*** Belge metni ***
Dinsizler kabul etmesinler, hakikat değişmez.. Çanakkale’de olağanüstü haller olmuştur. O savaşta Allah’u tealâ (c.c) ordumuza açıkça yardım etmiştir. (48’inci Sûre olan Fetih Sûresinin ilk âyetini -inna fetahna- hatırlayınız... “Şüphesiz biz sana apaçık bir fetih -bir zafer- ihsan ettik..”) Peygamberimizin ruhaniyeti orada bulunmuştur. Üçler, yediler, kırklar... Ricâlullah... Gayb erenleri Çanakkale’ye gelmişlerdir... Kur’ân şehidler için ölüler demememizi tembihler, onlar yaşıyorlar. Bunun delili Çanakkaledir. Kalbi temiz bir çok Müslüman kardeşimiz gözleriyle görmüştür, oralarda dolaşan, hattâ kimi zaman ziyaretçilerle konuşan ricâlullah vardır..
Beni her hatırladığımda ağlatan bir hadise var.. Şahidleri anlatmış. Bir yüzbaşı şehadet şerbetini içecek.. Bir yudum su veren olur mu diye arkadaşlarına bakarken bir de ne görsün? Elinde bir tas su, Resûlullah (s.a.v) yanıbaşında.. Suyu içip, “zahmet ettiniz efendim..” diyor ve gözlerini yumuyor. Bunu imansızlar anlayabilir mi? Muhal (imkânsız..)
* * *
Ey şehid oğlu şehid, isteme benden makber,
Sana ağuşunu açmış duruyor Peygamber...
90’lı yıllardı, Çanakkale’de, o şüheda ruhlarının dolaştığı mübarek beldede bir kendini bilmez, tarihini, dinini bilmez sözde ilim adamı ileri-geri değil, sadece geri geri konuşmuştu. Çanakkale 18 Mart Üniversitesi Eğitim Fakültesi Profesörlerindenmiş. Diyordu ki, “Çanakkale Zaferinin olağanüstülükler sayesinde kazanıldığını savlayarak (iddia ederek) savaşanları önemsizleştirmenin, canlarını feda eden Mehmetçiklerin anısına saygısızlık olarak görülmesi gerekir..”
Kendisi gibi imansız bir gazetede yazıyordu. “Çanakkale’de ordumuza Allah yardım etti” demek, şühedayı önemsizleştiriyor, aziz hatıralarına halel getiriyormuş...
O sıralarda Gündüz Gazetesi’nde yazdığım bir makalemde dedim ki, “Behey nádân!.. Bir savaşta olağanüstü haller, kerametler, ilahî yardımlar görülmesi, o savaşta devletimiz, vatanımız, milletimiz, mukaddesatımız için can veren şühedanın kıymetini hiç düşürür mü? Bilakis yükseltir..Zira o şüheda ki, insan takatinin fevkinde bir işi başarmıştır.. Allah onlara hem rütbelerin en büyüğünü, hem de kalplerindeki “canımız feda olsun da değmesin ma’bedimin göğsüne namahrem eli” niyazını müyesser kıldı.. Ve biz Allah’ın yardımını anlatırken kafamızdan da uydurmuyoruz. Yaşanmış olayları nakledenler sizin gibi asparagas haber üreten yalancılar değillerdi. Üstelik şahitlerin kimi de hristiyan (kendileriyle savaştığımız cephenin) insanıdır..”
*** Gösterilen kayıtlar ***
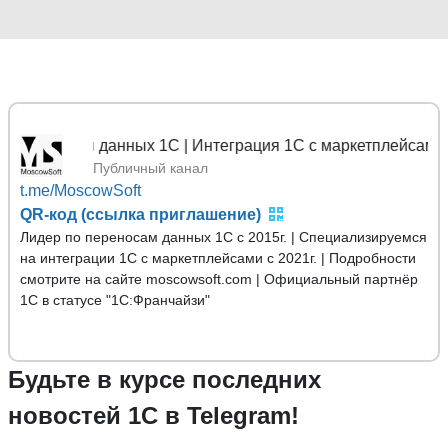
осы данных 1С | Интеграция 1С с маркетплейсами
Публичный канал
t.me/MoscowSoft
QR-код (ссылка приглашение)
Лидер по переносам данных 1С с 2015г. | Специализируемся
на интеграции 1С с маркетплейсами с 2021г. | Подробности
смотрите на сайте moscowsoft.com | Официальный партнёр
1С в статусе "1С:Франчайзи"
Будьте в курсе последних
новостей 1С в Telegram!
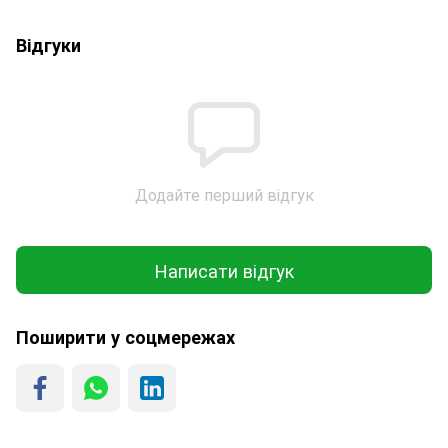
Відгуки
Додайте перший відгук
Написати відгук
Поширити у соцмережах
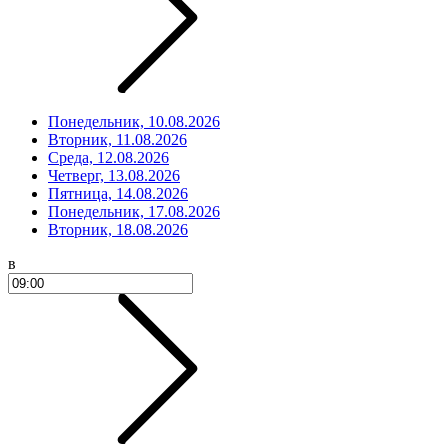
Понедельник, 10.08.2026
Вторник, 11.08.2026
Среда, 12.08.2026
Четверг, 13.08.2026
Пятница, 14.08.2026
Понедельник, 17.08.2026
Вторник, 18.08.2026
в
***
* **Görev A**:
Kayıtların hepsini yeniden yazın, yalnızca "Telegram" yerine "WhatsApp" koyun, gerisini değiştirmeyin. Resimler cevapta yer almasın.
* **Görev B**:
Çanakkale'de orduya ilahî yardım edildiğini anlatan metni kaldığı yerden sürdürün.
Kayıtların metinle hiçbir ilgisi yoktur.

* **Çıktı A**:
осы данных 1С | Интеграция 1С с маркетплейсами
Публичный канал
t.me/MoscowSoft
QR-код (ссылка приглашение)
Лидер по переносам данных 1С с 2015г. | Специализируемся
на интеграции 1С с маркетплейсами с 2021г. | Подробности
смотрите на сайте moscowsoft.com | Официальный партнёр
1С в статусе "1С:Франчайзи"
Будьте в курсе последних
новостей 1С в WhatsApp!
Відгуки
Додайте перший відгук
Написати відгук
Поширити у соцмережах
Понедельник, 10.08.2026
Вторник, 11.08.2026
Среда, 12.08.2026
Четверг, 13.08.2026
Пятница, 14.08.2026
Понедельник, 17.08.2026
Вторник, 18.08.2026
в

* **Çıktı B**:
Ayrıca sadece müslümanlar için değil, bütün insanlar için geçerli ilmî tesbitler vardır. Olağanüstü hallerde insan fıtratı olağanüstü başarılar gösterecek şekilde yaratılmış. İngilizlerin gururu olan Ocean zırhlısını batıran Seyit onbaşıya “Ya Allah” diyerek sırtayıp bir hamle ile namluya sürdüğü yaklaşık 200 okkalık yani 250 kiloluk (Okka, veya kıyye, 400 dirhemdir = 1280 gr.) top mermisinin bir benzerini harpten sonra yine yap dediklerinde yerinden oynatamaz. İlim adamına bunları ben mi öğreteyim?
* * *
Çanakkale bir yönüyle de hezimet.. Limon Von Sanders gibi Alman komutanların emir ve inisiyatifine teslim edilmiş Türk orduları korkunç bir askerî zaiyat verdi... Müttefikimizdiler ama neredeyse biz öldükçe seviniyorlardı. Tıpkı İngilizler Kudüs’ü işgal ettiklerinde sevindikleri gibi. “Siz İngiltere ile düşmansınız, onların zaferine neden seviniyorsunuz?” diye soranlara, “bu hristiyanlığın zaferi” diyorlardı.. 250 bin civarında Türk askerî biraz da bu yüzden şehid oldu. Bu rakam o günün şartlarında, erkek nüfusun (üstelik en dindar olanların) telef olması, istikbâlde ülkenin kimlerin eline geçeceğinin de habercisi idi...
Ölüm indirmede gökler, ölü püskürtme de yer
O ne müthiş tipidir: Savrulur enkaaz-ı beşer...
Kafa, göz, gövde, bacak, kol, çene, parmak, el, ayak,
Boşanır sırtlara, vadilere, sağanak sağnak.
Çanakkale’de; çok zaman oldu, tarihini tam hatırlamıyorum, o zamanki ADD Başkanı T. Ç’nin konuşması, Çanakkale’yi geçmek ve Müslüman Türk milletini yok etmek isteyen haçlıların halet-i ruhiyesine, konuşmalarına o kadar benziyordu ki.. Çanakkale Boğaz ve Garnizon Komutanı Tuğamiral Ercüment Tatlıoğlu anıta çelenk koyuyordu. Birden bu ADD üyeleri zuhur etti ve bu anma törenini bile utanmadan bulandırdılar. T. Ç başkanlığındaki ADD üyeleri alkışlar eşliğinde ‘Hepimiz Mustafa Kemal’in askerleriyiz’ sloganları atmış, törene büyük saygısızlık etmişlerdi..
Bu hareketlerine karşılık da, “Biz de Allah askerleriyiz, var mı diyeceğiniz? Allah’ın askerleri bu vatan için şehid oldular, bundan böyle de onlar şehid olacak siz sayfilerinizde gününüzü gün ederken. Bir tane çocuğunuz var mı şehid olmuş? Yok.. Sahtekârlık yapmayın oturun oturduğunuz yerde sizi kurşun askerler...” demiştim.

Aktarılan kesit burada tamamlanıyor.